### Action item
Exactly as written, write out the lines below from the first to the one containing "The EBIT shows", inclusive. Pictures do not belong in the copy.

### Materials provided
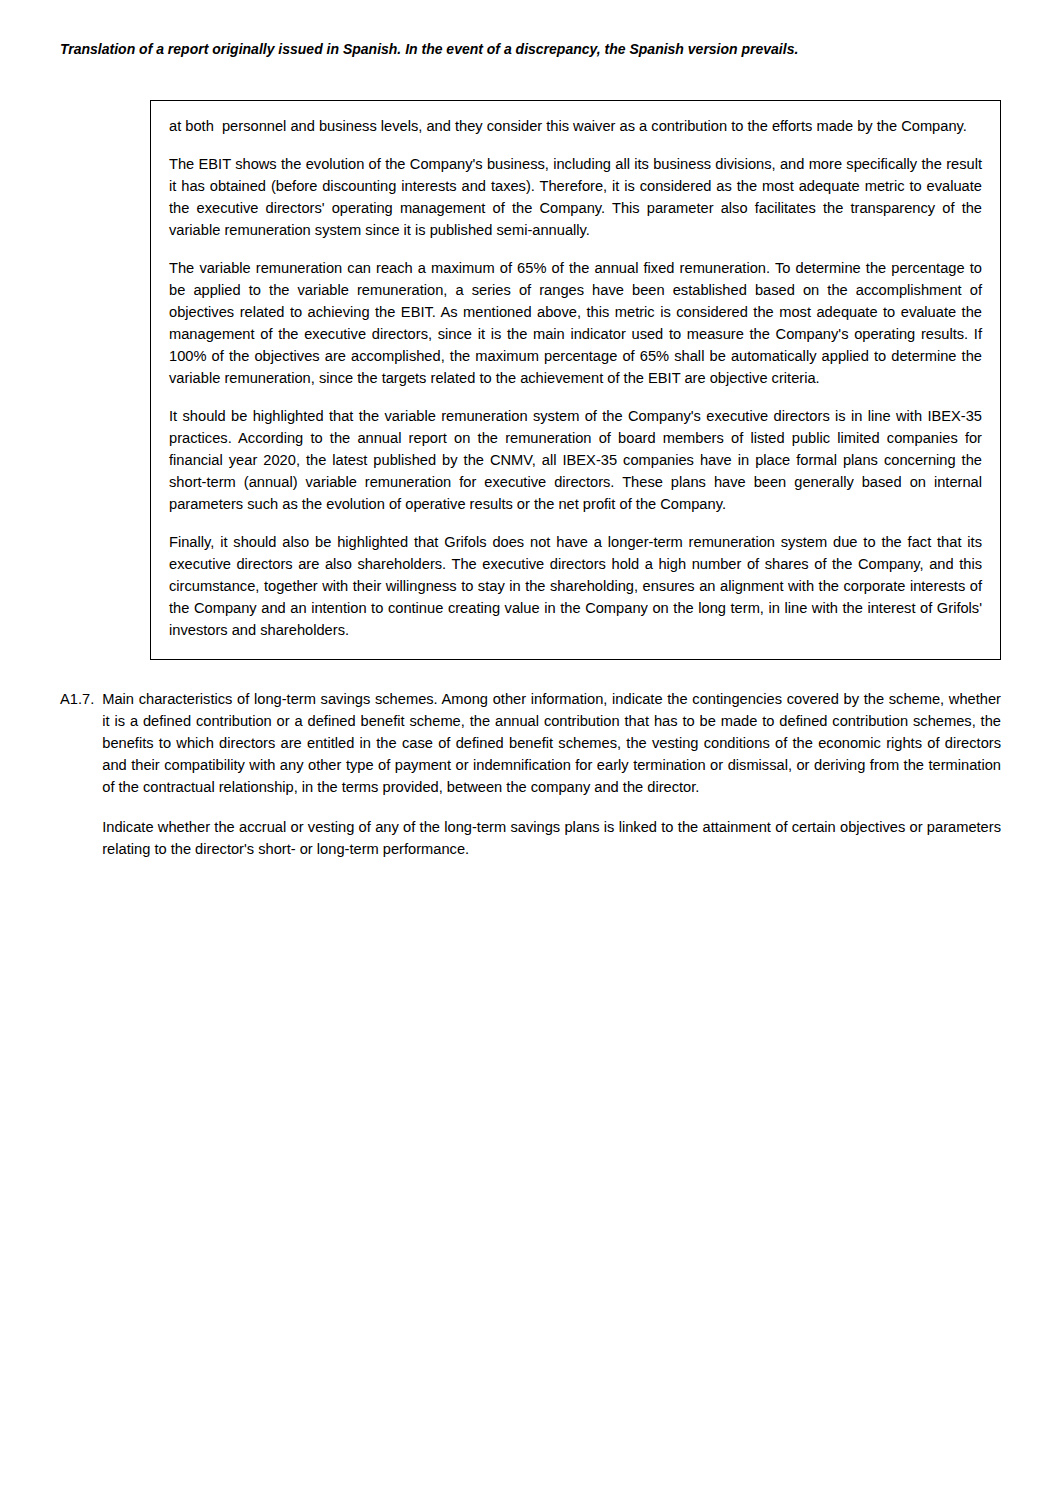Translation of a report originally issued in Spanish. In the event of a discrepancy, the Spanish version prevails.
at both personnel and business levels, and they consider this waiver as a contribution to the efforts made by the Company.
The EBIT shows the evolution of the Company's business, including all its business divisions, and more specifically the result it has obtained (before discounting interests and taxes). Therefore, it is considered as the most adequate metric to evaluate the executive directors' operating management of the Company. This parameter also facilitates the transparency of the variable remuneration system since it is published semi-annually.
The variable remuneration can reach a maximum of 65% of the annual fixed remuneration. To determine the percentage to be applied to the variable remuneration, a series of ranges have been established based on the accomplishment of objectives related to achieving the EBIT. As mentioned above, this metric is considered the most adequate to evaluate the management of the executive directors, since it is the main indicator used to measure the Company's operating results. If 100% of the objectives are accomplished, the maximum percentage of 65% shall be automatically applied to determine the variable remuneration, since the targets related to the achievement of the EBIT are objective criteria.
It should be highlighted that the variable remuneration system of the Company's executive directors is in line with IBEX-35 practices. According to the annual report on the remuneration of board members of listed public limited companies for financial year 2020, the latest published by the CNMV, all IBEX-35 companies have in place formal plans concerning the short-term (annual) variable remuneration for executive directors. These plans have been generally based on internal parameters such as the evolution of operative results or the net profit of the Company.
Finally, it should also be highlighted that Grifols does not have a longer-term remuneration system due to the fact that its executive directors are also shareholders. The executive directors hold a high number of shares of the Company, and this circumstance, together with their willingness to stay in the shareholding, ensures an alignment with the corporate interests of the Company and an intention to continue creating value in the Company on the long term, in line with the interest of Grifols' investors and shareholders.
A1.7.
Main characteristics of long-term savings schemes. Among other information, indicate the contingencies covered by the scheme, whether it is a defined contribution or a defined benefit scheme, the annual contribution that has to be made to defined contribution schemes, the benefits to which directors are entitled in the case of defined benefit schemes, the vesting conditions of the economic rights of directors and their compatibility with any other type of payment or indemnification for early termination or dismissal, or deriving from the termination of the contractual relationship, in the terms provided, between the company and the director.
Indicate whether the accrual or vesting of any of the long-term savings plans is linked to the attainment of certain objectives or parameters relating to the director's short- or long-term performance.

### Reply
Translation of a report originally issued in Spanish. In the event of a discrepancy, the Spanish version prevails.
at both personnel and business levels, and they consider this waiver as a contribution to the efforts made by the Company.
The EBIT shows the evolution of the Company's business, including all its business divisions, and more specifically the result it has obtained (before discounting interests and taxes). Therefore, it is considered as the most adequate metric to evaluate the executive directors' operating management of the Company. This parameter also facilitates the transparency of the variable remuneration system since it is published semi-annually.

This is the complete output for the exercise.